Here's an experiment you can do with your kids that will magically inflate a balloon -- with nary a puff of air from you. For older kids, it's a great chemistry experiment that shows not only the difference between liquids and gasses, but also what happens when two unfriendly liquids meet and produce gas (not the rude kind, of course...). Younger kids will just be amazed at how the balloon seems to expand without air.
What you'll need:
Big glass jar with a narrow opening (a Heinz vinegar jar is a good example)
What you'll do:
- Fill the jar halfway with a mixture of half vinegar, half water.
- Put a funnel in the balloon and slowly fill it with baking soda.
- Stretch the balloon opening over the top of the jar. Be very careful to keep the baking-soda-filled part of the balloon off to one side -- it's not time to pour the baking soda into the jar yet (although a bit may go in and start fizzing).
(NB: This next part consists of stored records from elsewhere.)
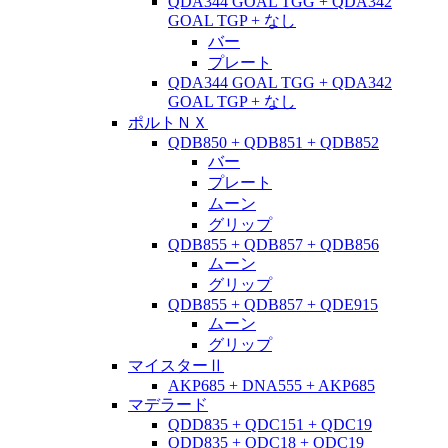
QDA344 GOAL TGG + QDA342
GOAL TGP + なし
バー
プレート
QDA344 GOAL TGG + QDA342
GOAL TGP + なし
ポルトＮＸ
QDB850 + QDB851 + QDB852
バー
プレート
ムーン
グリップ
QDB855 + QDB857 + QDB856
ムーン
グリップ
QDB855 + QDB857 + QDE915
ムーン
グリップ
マイスターⅡ
AKP685 + DNA555 + AKP685
マデラード
QDD835 + QDC151 + QDC19
QDD835 + QDC18 + QDC19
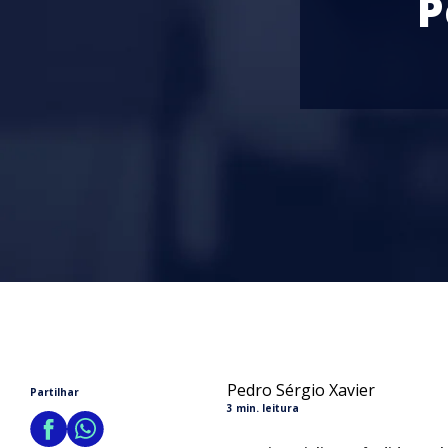
P
Pedro Sérgio Xavier
Partilhar
3 min. leitura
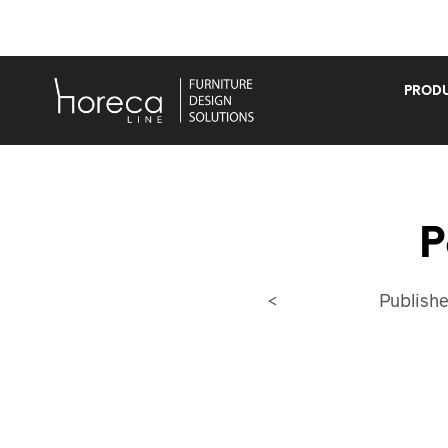
PRODU
P
<
Publish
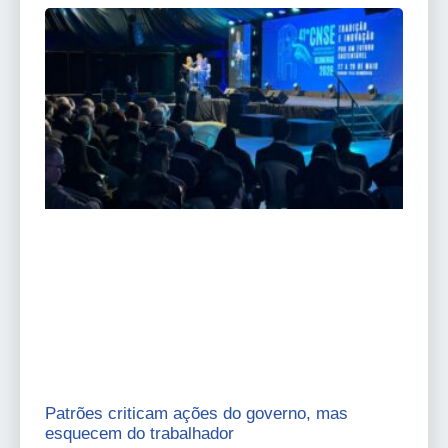
Patrões criticam ações do governo, mas
esquecem do trabalhador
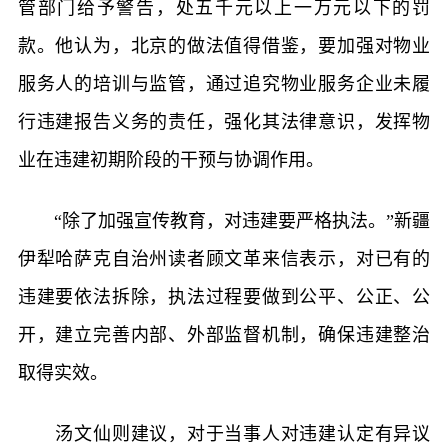
管部门给予警告，处五千元以上一万元以下的罚
款。他认为，北京的做法值得借鉴，要加强对物业
服务人的培训与监管，通过追究物业服务企业未履
行违建报告义务的责任，强化其法律意识，发挥物
业在违建初期阶段的干预与协调作用。
“除了加强宣传教育，对违建要严格执法。”新疆
伊犁哈萨克自治州读者顾文革来信表示，对已有的
违建要依法拆除，执法过程要做到公平、公正、公
开，建立完善内部、外部监督机制，确保违建整治
取得实效。
汤文仙则建议，对于当事人对违建认定有异议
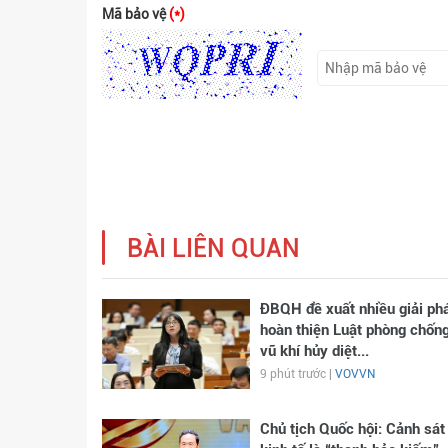
Mã bảo vệ
(*)
BÀI LIÊN QUAN
ĐBQH đề xuất nhiều giải ph
hoàn thiện Luật phòng chốn
vũ khí hủy diệt...
9 phút trước |
VOVVN
Chủ tịch Quốc hội: Cảnh sát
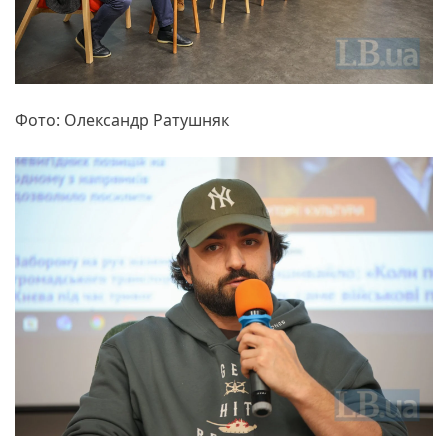
Фото: Олександр Ратушняк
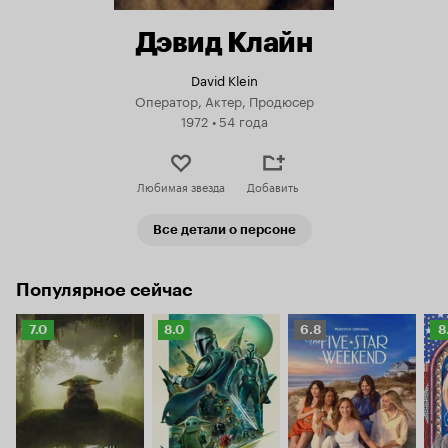
Дэвид Клайн
David Klein
Оператор, Актер, Продюсер
1972
•
54 года
Любимая звезда
Добавить
Все детали о персоне
Популярное сейчас
Рейтинг
Рейтинг
Рейтинг
Р
7.0
8.0
6.8
8
Кинопоиска
Кинопоиска
Кинопоиска
К
7.0
8.0
6.8
8.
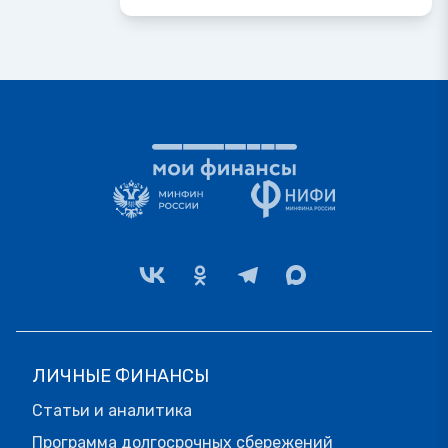
ЛИЧНЫЕ ФИНАНСЫ
Статьи и аналитика
Программа долгосрочных сбережений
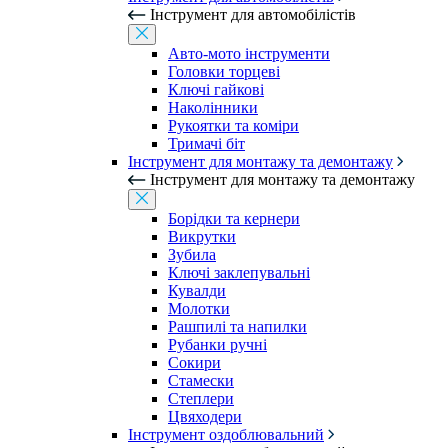
Інструмент для автомобілістів
Авто-мото інструменти
Головки торцеві
Ключі гайкові
Наколінники
Рукоятки та коміри
Тримачі біт
Інструмент для монтажу та демонтажу
Інструмент для монтажу та демонтажу
Борідки та кернери
Викрутки
Зубила
Ключі заклепувальні
Кувалди
Молотки
Рашпилі та напилки
Рубанки ручні
Сокири
Стамески
Степлери
Цвяходери
Інструмент оздоблювальний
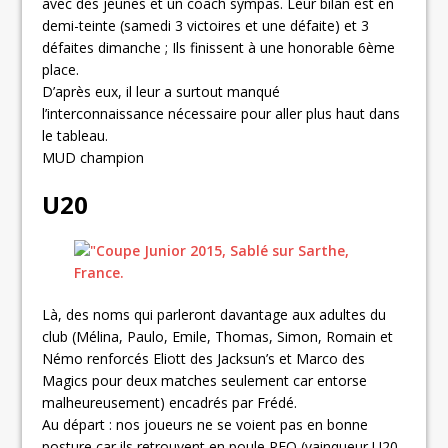
avec des jeunes et un coach sympas. Leur bilan est en
demi-teinte (samedi 3 victoires et une défaite) et 3
défaites dimanche ; Ils finissent à une honorable 6ème
place.
D’après eux, il leur a surtout manqué
l’interconnaissance nécessaire pour aller plus haut dans
le tableau.
MUD champion
U20
Là, des noms qui parleront davantage aux adultes du
club (Mélina, Paulo, Emile, Thomas, Simon, Romain et
Némo renforcés Eliott des Jacksun’s et Marco des
Magics pour deux matches seulement car entorse
malheureusement) encadrés par Frédé.
Au départ : nos joueurs ne se voient pas en bonne
posture car ils retrouvent en poule RFO (vainqueur U20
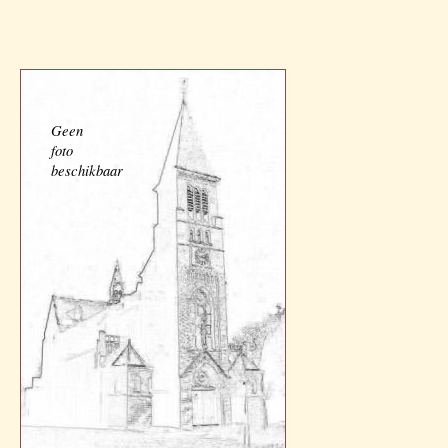
Geen
foto
beschikbaar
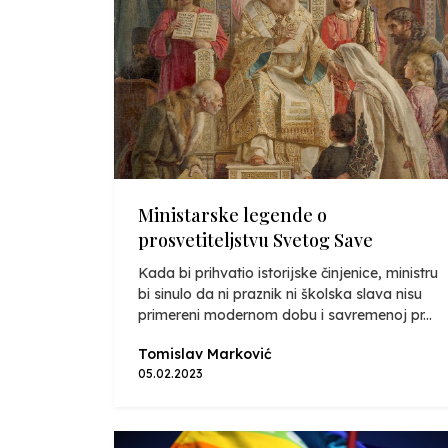
Ministarske legende o
prosvetiteljstvu Svetog Save
Kada bi prihvatio istorijske činjenice, ministru
bi sinulo da ni praznik ni školska slava nisu
primereni modernom dobu i savremenoj pr...
Tomislav Marković
05.02.2023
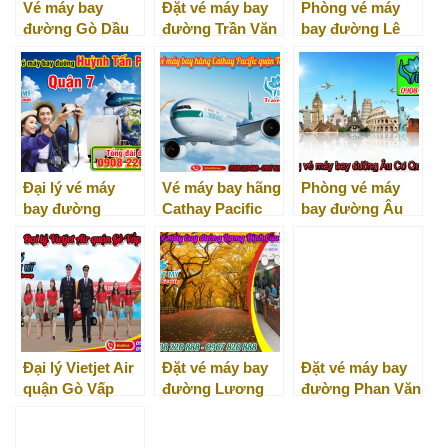
Vé máy bay
Đặt vé máy bay
Phòng vé máy
đường Gò Dầu
đường Trần Văn
bay đường Lê
quận Tân Phú
Giàu quận Bình
Văn Thọ quận
Tân
Gò Vấp
Đại lý vé máy
Vé máy bay hãng
Phòng vé máy
bay đường
Cathay Pacific
bay đường Âu
Huỳnh Tấn Phát
quận Tân Phú
Cơ quận 11
quận 7
Đại lý Vietjet Air
Đặt vé máy bay
Đặt vé máy bay
quận Gò Vấp
đường Lương
đường Phan Văn
Định Của quận 2
Hớn huyện Hóc
Môn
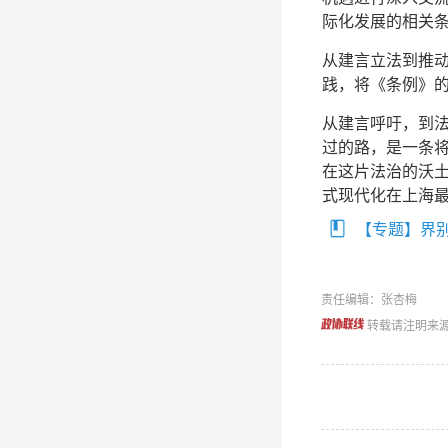
际化发展的相关
从建言立法到推
践，将《条例》
从建言呼吁，到
过的路，是一条将“
在这片法治的沃
式现代化在上海
【专题】界别
责任编辑：张杏梅
转载请注明来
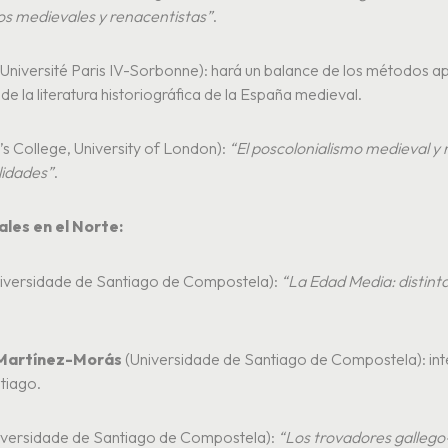
dios medievales y renacentistas”
.
Université Paris IV-Sorbonne): hará un balance de los métodos apl
de la literatura historiográfica de la España medieval.
’s College, University of London):
“El poscolonialismo medieval y 
lidades”
.
ales en el Norte:
iversidade de Santiago de Compostela):
“La Edad Media: distinta
Martínez-Morás
(Universidade de Santiago de Compostela): in
tiago.
iversidade de Santiago de Compostela):
“Los trovadores gallego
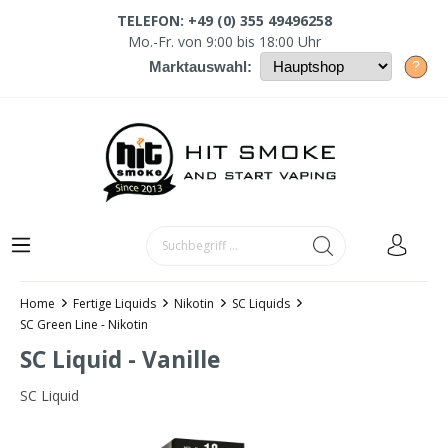
TELEFON: +49 (0) 355 49496258
Mo.-Fr. von 9:00 bis 18:00 Uhr
?
Marktauswahl:
Home
Fertige Liquids
Nikotin
SC Liquids
SC Green Line - Nikotin
SC Liquid - Vanille
SC Liquid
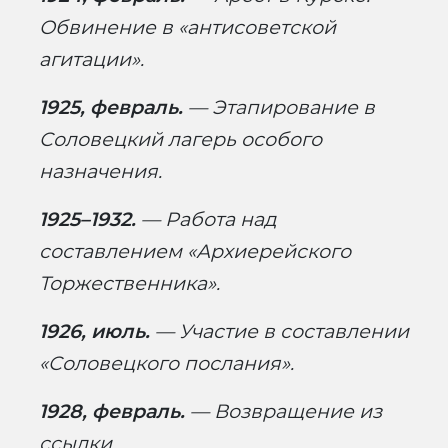
Обвинение в «антисоветской
агитации».
1925, февраль.
— Этапирование в
Соловецкий лагерь особого
назначения.
1925–1932.
— Работа над
составлением «Архиерейского
Торжественника».
1926, июль.
— Участие в составлении
«Соловецкого послания».
1928, февраль.
— Возвращение из
ссылки.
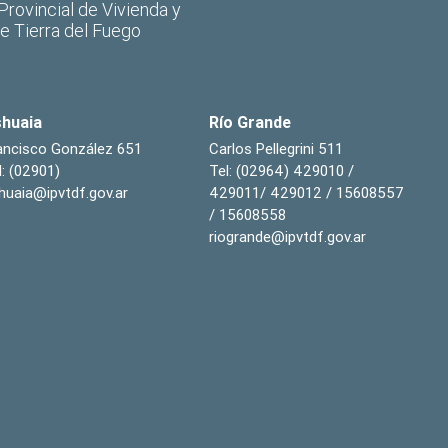
 Provincial de Vivienda y
de Tierra del Fuego
huaia
Río Grande
ancisco González 651
Carlos Pellegrini 511
l: (02901)
Tel: (02964) 429010 /
huaia@ipvtdf.gov.ar
429011/ 429012 / 15608557
/ 15608558
riogrande@ipvtdf.gov.ar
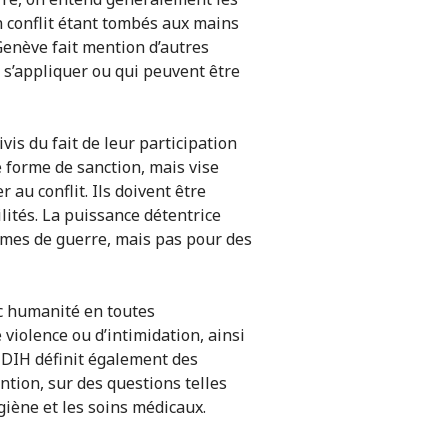
 conflit étant tombés aux mains
Genève fait mention d’autres
 s’appliquer ou qui peuvent être
is du fait de leur participation
e forme de sanction, mais vise
au conflit. Ils doivent être
ilités. La puissance détentrice
rimes de guerre, mais pas pour des
ec humanité en toutes
 violence ou d’intimidation, ainsi
e DIH définit également des
tion, sur des questions telles
ygiène et les soins médicaux.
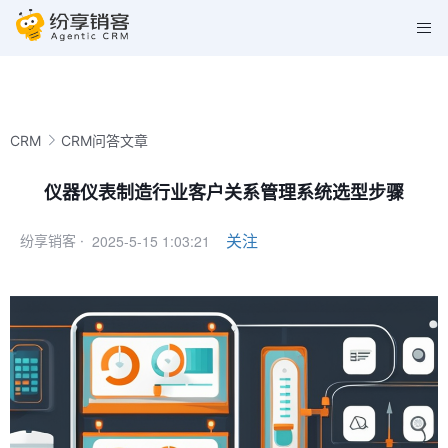
CRM
CRM问答文章
仪器仪表制造行业客户关系管理系统选型步骤
2025-5-15 1:03:21
关注
纷享销客 ·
- Now, for the moment of truth: Lift the balloon up and let the baking soda fall into the water-vinegar mixture. Bubbles and more bubbles will begin to form, and the balloon should inflate.
Are Your Kids Asking Why?
Tell them that when baking soda (chemically known as sodium bicarbonate) and vinegar (also known as acetic acid) mix, they react and create a gas called carbon dioxide. That carbon dioxide gas was what caused the balloon to inflate. Carbon dioxide is the same thing drink manufacturers add to make soda fizzy.